◆ Texto proporcionado ◆
Una gran prueba

No resisto más. Quiero decirte lo que ya sabemos pero no nos atrevemos a decir. Es complicado aceptarlo, pero es necesario hablarlo.

Extraño las noches en que éramos confidentes. Extraño las conversaciones que teníamos. Extraño saber lo que pensábamos o sentíamos sin necesidad de decírnoslo. Extraño que uses mis palabras en mi contra y usar las tuyas en tu contra. Extraño esa conexión que teníamos y que nadie comprendía. Te extraño, sí, te extraño mucho. Pero algo cambió, ya no es lo mismo.

¿Razones? la distancia, el tiempo, la universidad, el trabajo, el grupo de amigos, las experiencias, la manera de pensar, el modo de actuar, la forma de ver la vida, qué sé yo. Ya no tenemos tantas cosas en común como antes. Ya no compartimos nuestros mundos como lo hacíamos.

Fui alguien que ahora ya no soy.

Me cansé de escuchar lo que tú no querías escuchar, me cansé de ver lo que tú no querías ver, y me cansé de no poder decírtelo. Me cansé de tratar de hacerte entender. Me cansé de sentirme entre la espada y la pared.

Dejé de buscarte, dejé de necesitarte, dejé de ser y dejé de estar, me alejé, me fui, te abandoné, te dejé sola cuando quizás más falta te hacía. Elegí y no fuiste tú mi elección. No lo hice consciente, pero lo hice. Fue sucediendo poco a poco.

Soy culpable.

Y no sé qué hacer. Sé que debo hacer, pero no quiero hacerlo porque sé cuáles serán las consecuencias. Te quiero muchísimo y no quiero perderte.

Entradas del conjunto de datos
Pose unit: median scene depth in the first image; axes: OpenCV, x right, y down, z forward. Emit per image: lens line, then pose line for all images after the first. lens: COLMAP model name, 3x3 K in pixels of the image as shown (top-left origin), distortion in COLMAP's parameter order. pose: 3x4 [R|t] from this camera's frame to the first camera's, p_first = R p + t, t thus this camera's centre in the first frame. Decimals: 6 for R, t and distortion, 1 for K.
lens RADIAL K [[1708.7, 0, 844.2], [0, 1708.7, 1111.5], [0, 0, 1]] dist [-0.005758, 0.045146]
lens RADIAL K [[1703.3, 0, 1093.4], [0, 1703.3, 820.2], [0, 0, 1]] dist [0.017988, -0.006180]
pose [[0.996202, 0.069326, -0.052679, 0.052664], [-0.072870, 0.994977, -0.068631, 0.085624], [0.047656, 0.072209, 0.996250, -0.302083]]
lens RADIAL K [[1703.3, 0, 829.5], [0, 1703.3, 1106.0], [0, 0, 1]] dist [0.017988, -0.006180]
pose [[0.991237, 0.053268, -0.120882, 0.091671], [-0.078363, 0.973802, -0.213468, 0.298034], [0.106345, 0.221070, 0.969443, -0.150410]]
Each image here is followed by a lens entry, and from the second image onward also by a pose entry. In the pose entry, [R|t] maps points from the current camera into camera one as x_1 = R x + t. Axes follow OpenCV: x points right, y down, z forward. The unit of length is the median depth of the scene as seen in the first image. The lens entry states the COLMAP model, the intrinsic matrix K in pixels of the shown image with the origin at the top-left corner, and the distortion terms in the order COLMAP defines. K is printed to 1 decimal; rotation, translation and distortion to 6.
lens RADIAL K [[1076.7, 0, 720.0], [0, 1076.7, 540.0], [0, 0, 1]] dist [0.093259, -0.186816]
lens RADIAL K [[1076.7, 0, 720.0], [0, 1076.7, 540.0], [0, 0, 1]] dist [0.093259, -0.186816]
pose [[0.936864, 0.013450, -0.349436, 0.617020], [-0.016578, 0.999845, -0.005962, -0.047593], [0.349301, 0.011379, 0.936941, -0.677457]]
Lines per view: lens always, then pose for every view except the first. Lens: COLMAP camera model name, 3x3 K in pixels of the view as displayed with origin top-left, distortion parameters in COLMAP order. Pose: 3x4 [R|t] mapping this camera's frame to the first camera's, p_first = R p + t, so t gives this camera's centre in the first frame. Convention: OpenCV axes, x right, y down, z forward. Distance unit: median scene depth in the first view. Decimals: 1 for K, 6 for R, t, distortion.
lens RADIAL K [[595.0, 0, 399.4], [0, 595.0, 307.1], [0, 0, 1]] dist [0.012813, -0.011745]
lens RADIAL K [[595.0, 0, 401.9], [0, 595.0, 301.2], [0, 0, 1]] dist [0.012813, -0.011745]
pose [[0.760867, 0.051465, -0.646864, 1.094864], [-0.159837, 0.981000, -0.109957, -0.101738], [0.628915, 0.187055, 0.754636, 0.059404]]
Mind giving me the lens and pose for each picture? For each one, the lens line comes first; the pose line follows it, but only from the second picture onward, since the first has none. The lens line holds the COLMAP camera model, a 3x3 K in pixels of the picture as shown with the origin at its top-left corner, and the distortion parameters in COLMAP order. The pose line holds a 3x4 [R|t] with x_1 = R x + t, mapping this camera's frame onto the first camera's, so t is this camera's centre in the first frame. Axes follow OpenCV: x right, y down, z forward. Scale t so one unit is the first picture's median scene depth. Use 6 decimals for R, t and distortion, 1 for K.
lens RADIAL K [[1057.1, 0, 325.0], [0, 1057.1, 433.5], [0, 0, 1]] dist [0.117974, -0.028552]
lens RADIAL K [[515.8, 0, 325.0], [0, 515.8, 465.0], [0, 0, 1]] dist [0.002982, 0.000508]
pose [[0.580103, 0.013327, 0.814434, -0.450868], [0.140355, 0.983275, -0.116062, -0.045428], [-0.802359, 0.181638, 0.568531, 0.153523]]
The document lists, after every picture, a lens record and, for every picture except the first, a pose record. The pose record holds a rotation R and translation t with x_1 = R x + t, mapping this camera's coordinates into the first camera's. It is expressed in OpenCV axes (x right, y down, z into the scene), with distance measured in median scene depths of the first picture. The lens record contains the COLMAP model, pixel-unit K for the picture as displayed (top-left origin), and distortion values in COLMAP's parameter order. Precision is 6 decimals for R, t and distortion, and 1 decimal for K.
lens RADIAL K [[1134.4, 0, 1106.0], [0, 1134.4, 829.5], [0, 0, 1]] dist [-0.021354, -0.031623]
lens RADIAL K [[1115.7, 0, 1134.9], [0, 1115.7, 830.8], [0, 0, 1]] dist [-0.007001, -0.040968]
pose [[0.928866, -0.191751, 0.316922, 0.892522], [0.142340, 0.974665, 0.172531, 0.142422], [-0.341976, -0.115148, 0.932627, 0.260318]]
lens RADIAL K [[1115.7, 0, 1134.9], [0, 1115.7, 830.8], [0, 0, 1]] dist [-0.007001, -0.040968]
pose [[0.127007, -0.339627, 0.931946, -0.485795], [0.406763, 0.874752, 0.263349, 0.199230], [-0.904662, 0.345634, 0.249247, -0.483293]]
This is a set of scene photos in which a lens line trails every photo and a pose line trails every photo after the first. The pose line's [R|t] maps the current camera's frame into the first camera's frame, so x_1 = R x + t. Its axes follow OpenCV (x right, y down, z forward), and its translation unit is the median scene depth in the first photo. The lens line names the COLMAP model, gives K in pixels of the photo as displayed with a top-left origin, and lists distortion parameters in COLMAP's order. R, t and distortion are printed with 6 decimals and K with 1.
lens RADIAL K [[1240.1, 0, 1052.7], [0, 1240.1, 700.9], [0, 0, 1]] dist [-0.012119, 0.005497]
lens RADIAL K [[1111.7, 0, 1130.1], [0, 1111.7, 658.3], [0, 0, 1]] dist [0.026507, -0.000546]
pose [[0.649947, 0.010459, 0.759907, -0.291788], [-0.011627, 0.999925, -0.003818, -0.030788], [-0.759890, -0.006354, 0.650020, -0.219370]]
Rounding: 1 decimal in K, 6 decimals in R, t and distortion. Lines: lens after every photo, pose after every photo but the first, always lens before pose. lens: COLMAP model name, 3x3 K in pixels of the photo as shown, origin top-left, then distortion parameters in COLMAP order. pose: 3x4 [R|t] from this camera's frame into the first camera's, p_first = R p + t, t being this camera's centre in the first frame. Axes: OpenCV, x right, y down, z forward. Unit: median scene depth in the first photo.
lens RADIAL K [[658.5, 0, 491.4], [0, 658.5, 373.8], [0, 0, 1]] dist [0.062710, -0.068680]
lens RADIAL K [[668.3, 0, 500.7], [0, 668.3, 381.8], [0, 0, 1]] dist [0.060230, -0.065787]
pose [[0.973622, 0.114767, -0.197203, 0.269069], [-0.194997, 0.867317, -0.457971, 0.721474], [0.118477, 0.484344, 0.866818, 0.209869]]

◆ Partes del ejercicio ◆
a – Enumere todo lo que la voz del texto «Una gran prueba» dice extrañar en las oraciones que empiezan con la palabra «Extraño».
b – Según el texto «Una gran prueba», ¿de qué manera fue sucediendo aquello que la voz hizo sin ser consciente?
Recurra exclusivamente al texto «Una gran prueba» para responder.

◆ Soluciones por tarea ◆
a –
- Las noches en que éramos confidentes.
- Las conversaciones que teníamos.
- Saber lo que pensábamos o sentíamos sin necesidad de decírnoslo.
- Que uses mis palabras en mi contra y usar las tuyas en tu contra.
- Esa conexión que teníamos y que nadie comprendía.

b – Fue sucediendo poco a poco.